Stored data entries

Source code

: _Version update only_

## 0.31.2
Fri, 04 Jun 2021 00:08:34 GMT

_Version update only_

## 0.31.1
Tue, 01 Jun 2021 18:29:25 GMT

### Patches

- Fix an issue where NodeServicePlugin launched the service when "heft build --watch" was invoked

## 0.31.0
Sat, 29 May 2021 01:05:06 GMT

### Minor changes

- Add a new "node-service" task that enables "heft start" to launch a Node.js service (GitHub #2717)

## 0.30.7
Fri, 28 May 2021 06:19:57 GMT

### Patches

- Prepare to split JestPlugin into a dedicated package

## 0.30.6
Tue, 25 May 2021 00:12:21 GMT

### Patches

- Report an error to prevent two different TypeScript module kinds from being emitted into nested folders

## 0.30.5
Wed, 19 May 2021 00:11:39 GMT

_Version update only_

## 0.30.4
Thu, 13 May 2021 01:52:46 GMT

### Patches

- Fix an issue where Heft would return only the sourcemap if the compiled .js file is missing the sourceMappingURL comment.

==

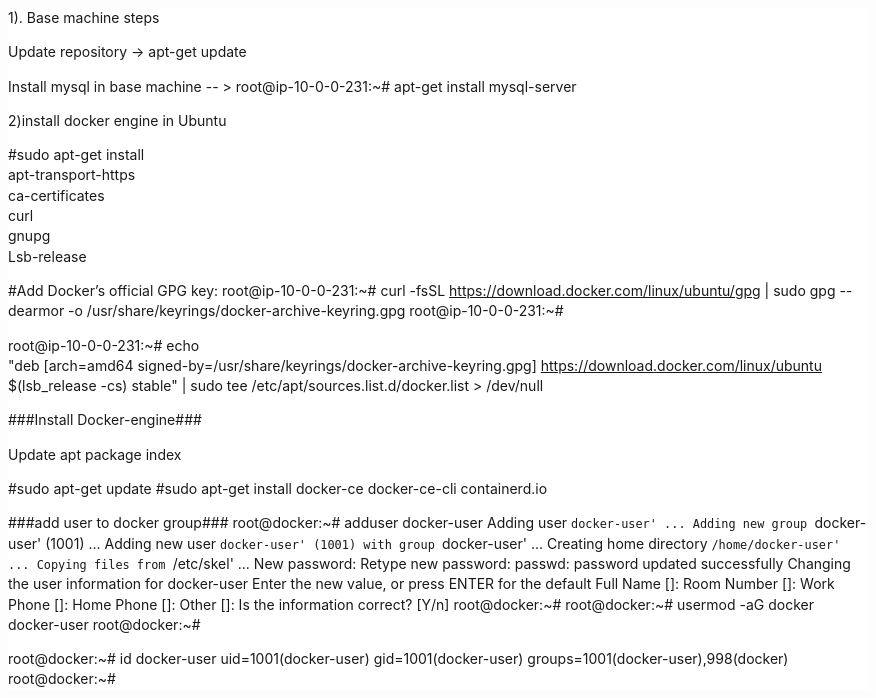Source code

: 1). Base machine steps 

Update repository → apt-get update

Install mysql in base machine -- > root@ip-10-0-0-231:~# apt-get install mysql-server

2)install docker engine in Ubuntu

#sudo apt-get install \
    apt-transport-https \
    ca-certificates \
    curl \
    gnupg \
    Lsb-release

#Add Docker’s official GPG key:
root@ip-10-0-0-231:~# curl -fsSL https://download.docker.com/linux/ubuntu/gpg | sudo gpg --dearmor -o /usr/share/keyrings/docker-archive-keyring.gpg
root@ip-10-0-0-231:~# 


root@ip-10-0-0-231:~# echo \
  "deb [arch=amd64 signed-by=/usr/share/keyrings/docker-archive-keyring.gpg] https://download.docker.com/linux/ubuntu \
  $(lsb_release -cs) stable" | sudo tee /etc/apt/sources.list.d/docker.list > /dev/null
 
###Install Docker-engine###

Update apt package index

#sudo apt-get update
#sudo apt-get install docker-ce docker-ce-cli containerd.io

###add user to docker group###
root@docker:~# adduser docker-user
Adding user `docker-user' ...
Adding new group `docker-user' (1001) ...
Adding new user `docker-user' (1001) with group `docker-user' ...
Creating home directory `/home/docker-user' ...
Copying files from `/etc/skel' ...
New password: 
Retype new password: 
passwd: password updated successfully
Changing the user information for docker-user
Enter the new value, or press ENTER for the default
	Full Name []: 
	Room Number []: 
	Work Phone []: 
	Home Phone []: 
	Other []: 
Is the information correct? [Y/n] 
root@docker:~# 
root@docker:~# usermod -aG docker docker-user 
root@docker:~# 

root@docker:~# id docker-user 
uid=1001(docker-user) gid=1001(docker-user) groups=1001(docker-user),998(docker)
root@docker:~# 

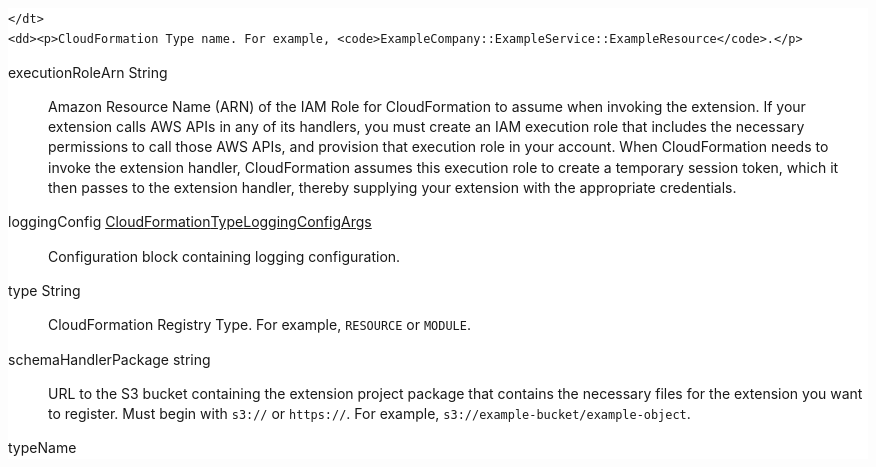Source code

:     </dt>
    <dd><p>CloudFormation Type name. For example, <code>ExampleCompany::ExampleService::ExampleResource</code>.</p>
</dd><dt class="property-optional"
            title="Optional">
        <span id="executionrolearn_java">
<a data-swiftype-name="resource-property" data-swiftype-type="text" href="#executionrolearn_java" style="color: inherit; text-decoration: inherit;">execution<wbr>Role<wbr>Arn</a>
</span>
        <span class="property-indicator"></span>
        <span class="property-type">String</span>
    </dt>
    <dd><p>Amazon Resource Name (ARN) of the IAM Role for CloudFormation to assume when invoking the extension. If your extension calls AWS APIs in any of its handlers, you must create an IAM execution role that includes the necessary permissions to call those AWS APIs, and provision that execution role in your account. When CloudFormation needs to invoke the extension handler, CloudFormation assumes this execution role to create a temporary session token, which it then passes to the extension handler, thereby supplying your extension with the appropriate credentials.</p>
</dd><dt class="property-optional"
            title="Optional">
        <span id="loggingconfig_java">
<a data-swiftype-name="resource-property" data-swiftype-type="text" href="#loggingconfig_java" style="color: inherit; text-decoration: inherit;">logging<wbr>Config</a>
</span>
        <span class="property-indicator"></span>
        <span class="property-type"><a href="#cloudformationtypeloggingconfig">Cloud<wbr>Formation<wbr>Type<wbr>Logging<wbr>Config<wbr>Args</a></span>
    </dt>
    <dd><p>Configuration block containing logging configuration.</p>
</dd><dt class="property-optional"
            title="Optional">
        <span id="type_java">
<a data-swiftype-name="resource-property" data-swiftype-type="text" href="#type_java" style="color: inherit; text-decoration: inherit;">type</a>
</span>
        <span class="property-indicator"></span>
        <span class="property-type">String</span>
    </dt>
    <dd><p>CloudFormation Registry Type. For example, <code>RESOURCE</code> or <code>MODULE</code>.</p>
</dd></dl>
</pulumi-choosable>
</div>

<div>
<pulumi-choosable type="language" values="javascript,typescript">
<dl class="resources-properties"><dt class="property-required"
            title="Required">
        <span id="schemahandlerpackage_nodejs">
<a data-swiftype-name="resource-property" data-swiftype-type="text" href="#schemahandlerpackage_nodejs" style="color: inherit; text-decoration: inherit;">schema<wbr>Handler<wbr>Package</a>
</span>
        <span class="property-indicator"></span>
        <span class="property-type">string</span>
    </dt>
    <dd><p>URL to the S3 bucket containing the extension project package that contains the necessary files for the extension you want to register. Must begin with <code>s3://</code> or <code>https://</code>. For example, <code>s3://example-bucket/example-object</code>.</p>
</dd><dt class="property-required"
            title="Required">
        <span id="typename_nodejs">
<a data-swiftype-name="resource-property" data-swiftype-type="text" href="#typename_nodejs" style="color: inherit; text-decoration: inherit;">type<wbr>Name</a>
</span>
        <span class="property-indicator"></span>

- **WORK TASK**: A line counts if it includes the string "choosable". State how many such lines the entries have, with no other text.

- **WORKED SOLUTION**: 2